Repeat exactly the lines of the entries below from the one with "Fire Barksdale 830-234-3473" through the one with "Salvador Garcia, Phase VII Tract 3", both ends included, and nothing else.

┌─ Extracted data

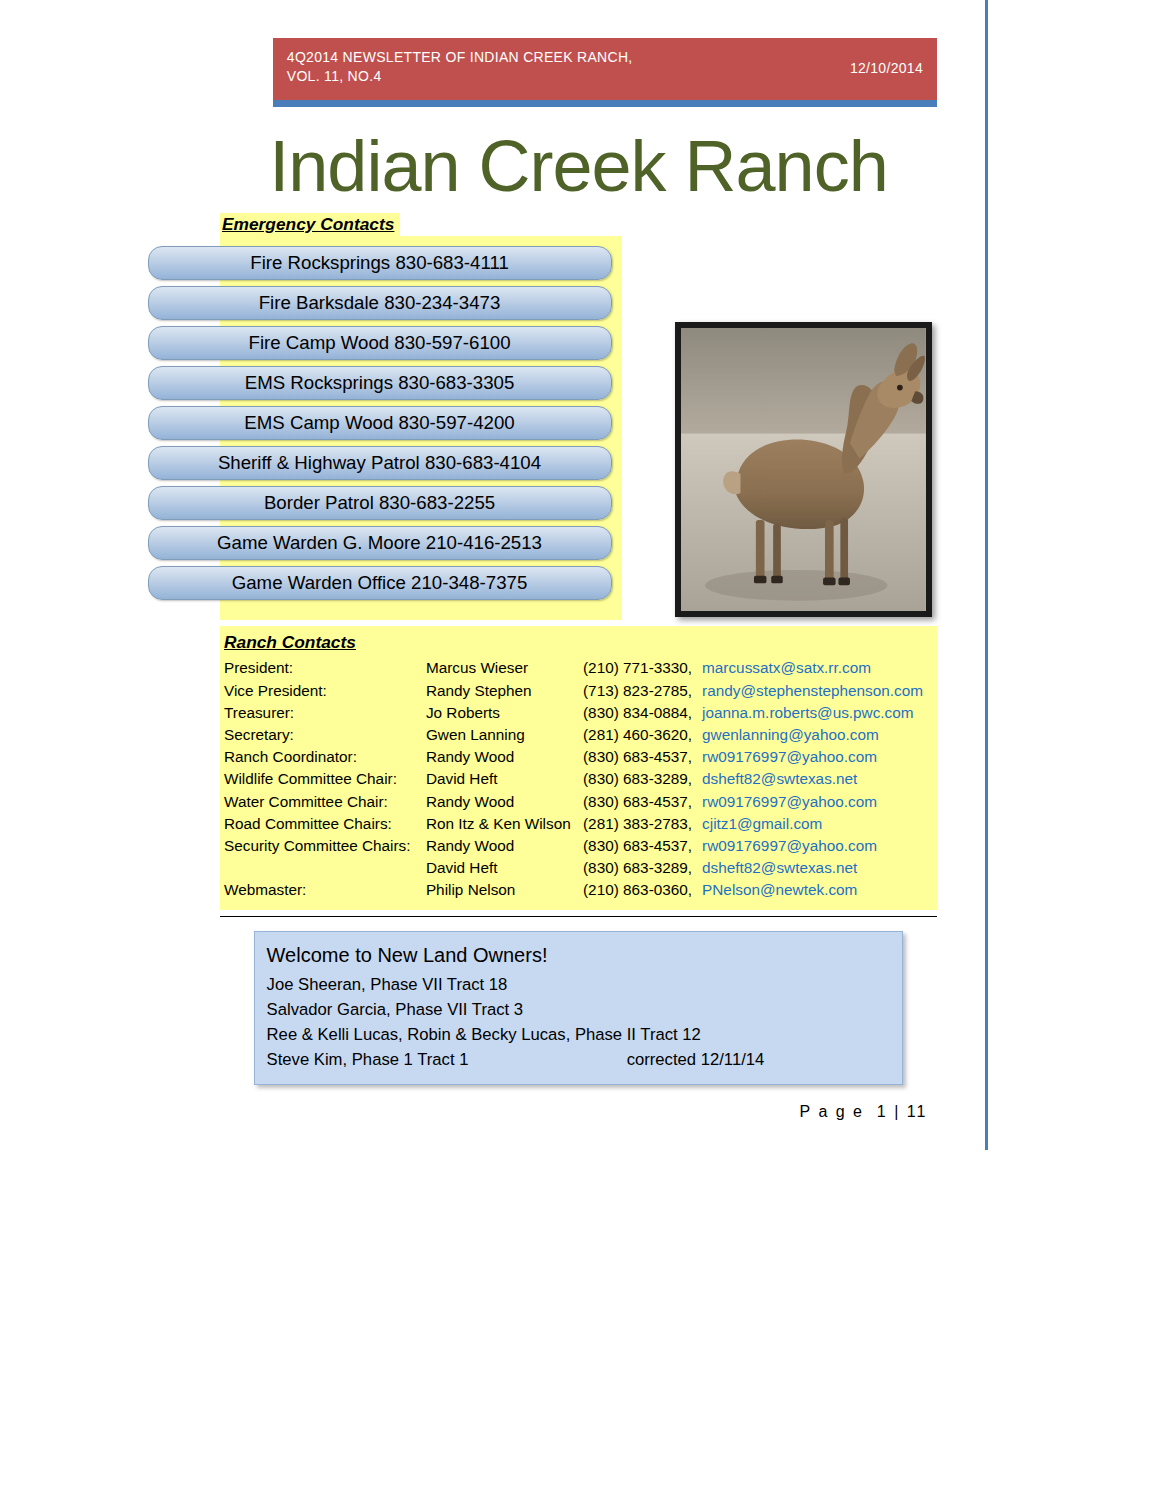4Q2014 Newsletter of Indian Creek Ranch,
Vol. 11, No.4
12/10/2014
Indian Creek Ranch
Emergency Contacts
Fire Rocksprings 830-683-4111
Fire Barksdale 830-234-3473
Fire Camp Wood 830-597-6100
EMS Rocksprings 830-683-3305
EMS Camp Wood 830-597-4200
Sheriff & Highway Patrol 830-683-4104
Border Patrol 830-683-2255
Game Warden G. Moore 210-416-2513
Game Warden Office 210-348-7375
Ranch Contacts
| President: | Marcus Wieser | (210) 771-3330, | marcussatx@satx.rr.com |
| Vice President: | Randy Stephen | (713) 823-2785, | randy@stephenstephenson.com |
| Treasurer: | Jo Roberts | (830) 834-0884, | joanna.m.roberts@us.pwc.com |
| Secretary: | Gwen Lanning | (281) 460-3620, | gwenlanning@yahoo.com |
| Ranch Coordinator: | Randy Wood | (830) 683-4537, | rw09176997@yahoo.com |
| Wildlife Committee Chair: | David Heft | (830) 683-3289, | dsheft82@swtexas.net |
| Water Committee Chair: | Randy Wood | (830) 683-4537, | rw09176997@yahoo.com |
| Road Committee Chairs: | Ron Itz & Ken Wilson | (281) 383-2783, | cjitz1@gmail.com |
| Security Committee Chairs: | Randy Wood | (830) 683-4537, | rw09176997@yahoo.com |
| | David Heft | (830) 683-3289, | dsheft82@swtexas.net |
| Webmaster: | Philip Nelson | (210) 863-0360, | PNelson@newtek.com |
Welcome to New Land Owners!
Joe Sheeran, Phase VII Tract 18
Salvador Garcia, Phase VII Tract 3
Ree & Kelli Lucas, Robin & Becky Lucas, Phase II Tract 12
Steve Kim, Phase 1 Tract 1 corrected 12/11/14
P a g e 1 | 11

└─

**Your solution:**
Fire Barksdale 830-234-3473
Fire Camp Wood 830-597-6100
EMS Rocksprings 830-683-3305
EMS Camp Wood 830-597-4200
Sheriff & Highway Patrol 830-683-4104
Border Patrol 830-683-2255
Game Warden G. Moore 210-416-2513
Game Warden Office 210-348-7375
Ranch Contacts
| President: | Marcus Wieser | (210) 771-3330, | marcussatx@satx.rr.com |
| Vice President: | Randy Stephen | (713) 823-2785, | randy@stephenstephenson.com |
| Treasurer: | Jo Roberts | (830) 834-0884, | joanna.m.roberts@us.pwc.com |
| Secretary: | Gwen Lanning | (281) 460-3620, | gwenlanning@yahoo.com |
| Ranch Coordinator: | Randy Wood | (830) 683-4537, | rw09176997@yahoo.com |
| Wildlife Committee Chair: | David Heft | (830) 683-3289, | dsheft82@swtexas.net |
| Water Committee Chair: | Randy Wood | (830) 683-4537, | rw09176997@yahoo.com |
| Road Committee Chairs: | Ron Itz & Ken Wilson | (281) 383-2783, | cjitz1@gmail.com |
| Security Committee Chairs: | Randy Wood | (830) 683-4537, | rw09176997@yahoo.com |
| | David Heft | (830) 683-3289, | dsheft82@swtexas.net |
| Webmaster: | Philip Nelson | (210) 863-0360, | PNelson@newtek.com |
Welcome to New Land Owners!
Joe Sheeran, Phase VII Tract 18
Salvador Garcia, Phase VII Tract 3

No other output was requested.